Um
dos mais provocativos debates em torno do ritual carnavalesco
situa-se no esforço de cooptação que
as instâncias de poder, em particular o Estado, fazem
para se valer da festa como propaganda. O avesso disto,
a resistência, prova que a diversidade da celebração
é um dos segredos de sua persistência. Isto
verificado pelo ângulo acadêmico gera um debate
superior entre a evocação apolínea
e a dionisíaca.

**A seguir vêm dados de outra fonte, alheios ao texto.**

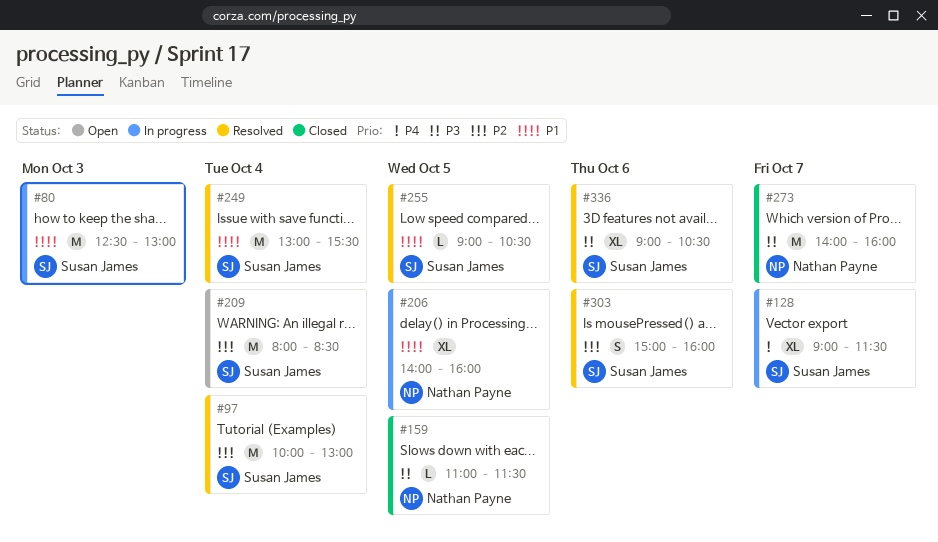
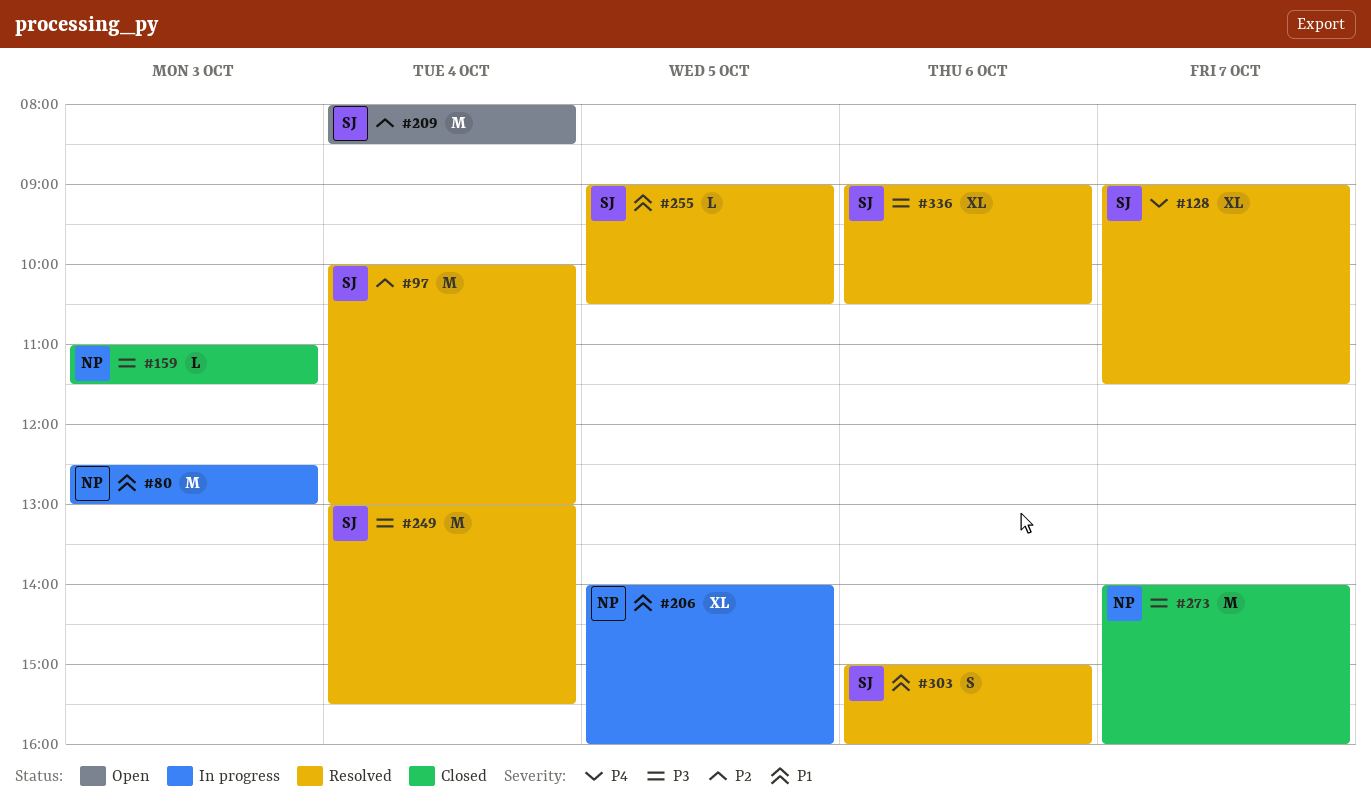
#80, owner: Susan James -> Nathan Payne
#128, status: In progress -> Resolved
#159, day: Oct 5 -> Oct 3
#249, priority: P1 -> P3
#303, priority: P2 -> P1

Lembrando que o deus Apolo é
o referencial da harmonia e da beleza e que Dionísio
é o ícone da bagunça e da falta de
graça, ficam polarizadas as expressões do
carnaval como festa disciplinada, submetida a concursos
e prêmios ou como manifestação irreverente,
hilária, desclassificadora da ordem.
O Brasil se presta para a exemplificação de
ambas tendências. De um lado, temos o carnaval oficial,
consagrador dos arranjos da exposição combinada
de enredo, samba, adereços, mas, na outra ponta temos
o carnaval de rua, dos blocos irreverentes que provocam
e zombam das maneiras “civilizadas” da grande
festa que consta dos calendários turísticos.
É claro que mesmo o carnaval oficial guarda espaços
de contestação e de crítica social,
mas nada comparado com o que é genuinamente popular.
Assim, enquanto nas avenidas o carnaval é mostrado
para o mundo como expressão de organizações
comunitárias que dimensionam o avanço de nosso
país, nos bairros, os blocos se investem da mais
pura brincadeira para zombar dos padrões elegidos
como politicamente corretos. E estes blocos existem em todos
os cantos do Brasil.
No Rio de Janeiro, vários deles tornam-se conhecidos
e são capazes de arrastar multidões que extravasam
suas queixas em marchinhas e slogans capazes de fazer rir
uns e chorar outros. Neste ano, além dos tradicionais
“Cordão do Bola Preta”, “Suvaco
do Cristo”, “Banda de Ipanema”, um deles
tem merecido atenção pelo teor hilário
de suas campanhas: o “Simpatia é Quase Amor”.
Eis alguns dizeres que serão divulgados no cortejo:
“A VIDA DE LULA É UM LITRO ABERTO”;
“GAROTINHO
É MEU PASTOR, POR ISTO ESTOU PASTANDO”;
“A
DIFERENÇA É QUE O POLÍTICO A GENTE
ESCOLHE E O LADRÃO ESCOLHE A GENTE”;
“RIO DE JANEIRO: O MAR É AZUL, O JARDIM BOTÂNICO
É VERDE, A GOVERNADORA É ROSINHA, O COMANDO
É VERMELHO E A COISA ESTÁ PRETA”.
E
assim a festa continua. Entre a pretensão de ser
uma “ópera de rua” que disfarça
a crítica social e a farra explícita que motiva
o povo, o carnaval se mantém e, com certeza, persiste
exatamente pela sua força irônica.
Entre a beleza e a bagunça nunca temos segurança
se estamos rezando no altar de Apolo ou de Dionísio.
Mas, com fervor, sabemos que os modernistas tinham razão
ao declarar que “o carnaval é a festa da (nossa)
raça”. É no carnaval que provamos o
que somos seja na ordem ou na desordem.